While this is a synthesis of hypnotic theory that is discussed in many of my more advanced courses, I know that it is a stretch for many – especially those who still have a hard time accepting the results of much of the scientific revelations of the past hundred or so years. I remember that when I mentioned many of the almost hundred year old theories in one of my courses, one clinician promptly resigned himself from the course. However, while just about everyone accepts that most aircraft navigate facilitated by Global Positioning Systems, they probably do not realize that such an invention would never occurred without the acceptance of Einstein's theory that space and time are merely different views of the same phenomena.
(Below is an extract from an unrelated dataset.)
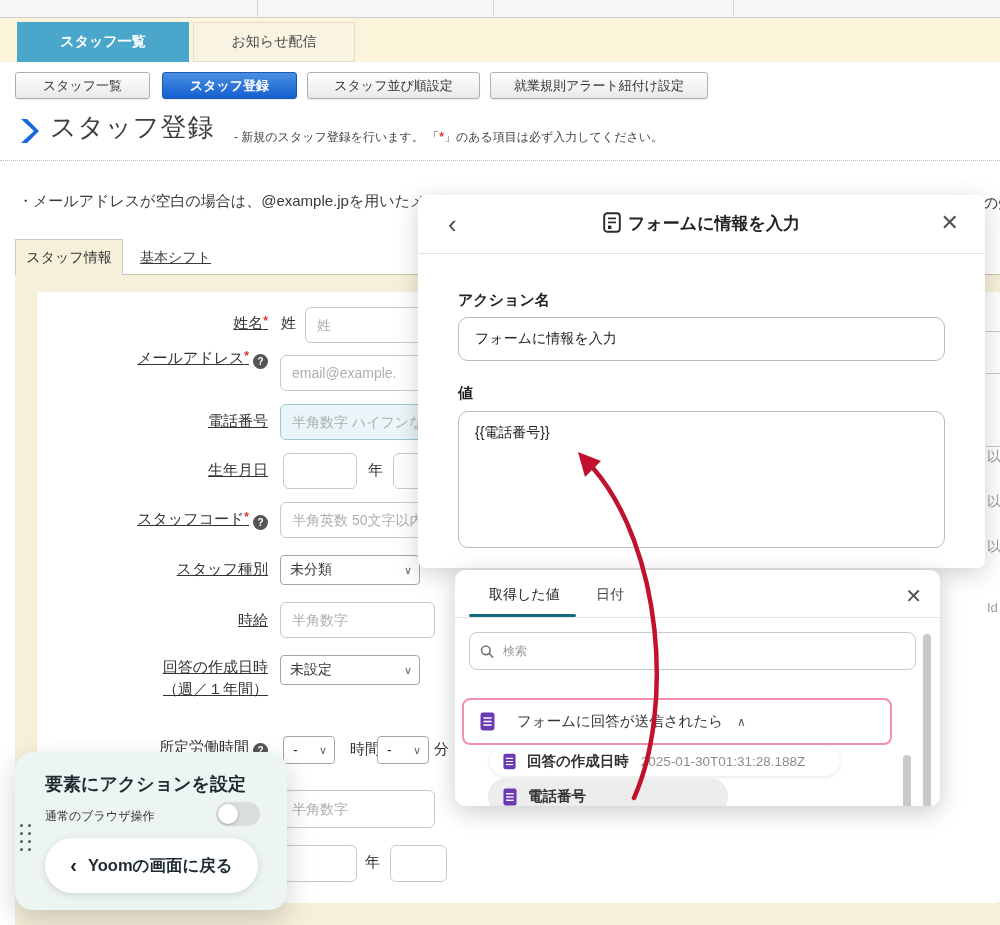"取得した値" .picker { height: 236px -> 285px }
So even though the accepted use of the ubiquitous GPS devices is considered normal, the underlying science is contrary to the religious beliefs a very large portion of our society. (The exposition of this concept is what prompted my student's sudden disenrollment. Of course, he probably then drove home from the office using the services of his car's GPS.)

Modern and theoretical science has radically opened up new perspectives that benefits the typical Wal-Mart shopper and Christian Fundamentalist despite either their ignorance or categorical rejection thereof. This is no different than the fact that it took the Roman Catholic Church and most of the then mainstream scientific community over a hundred years after Columbus landed in the West Indies to accept that the world was not flat. If hypnosis indeed is a process that creates a state of heightened awareness and that awareness is of a reality beyond the scope of normal sensory perception, it stands to reason that if there is an aspect of divinity in our universe – call it God or something else – just maybe a hypnosis subject may be accessing the divine after all.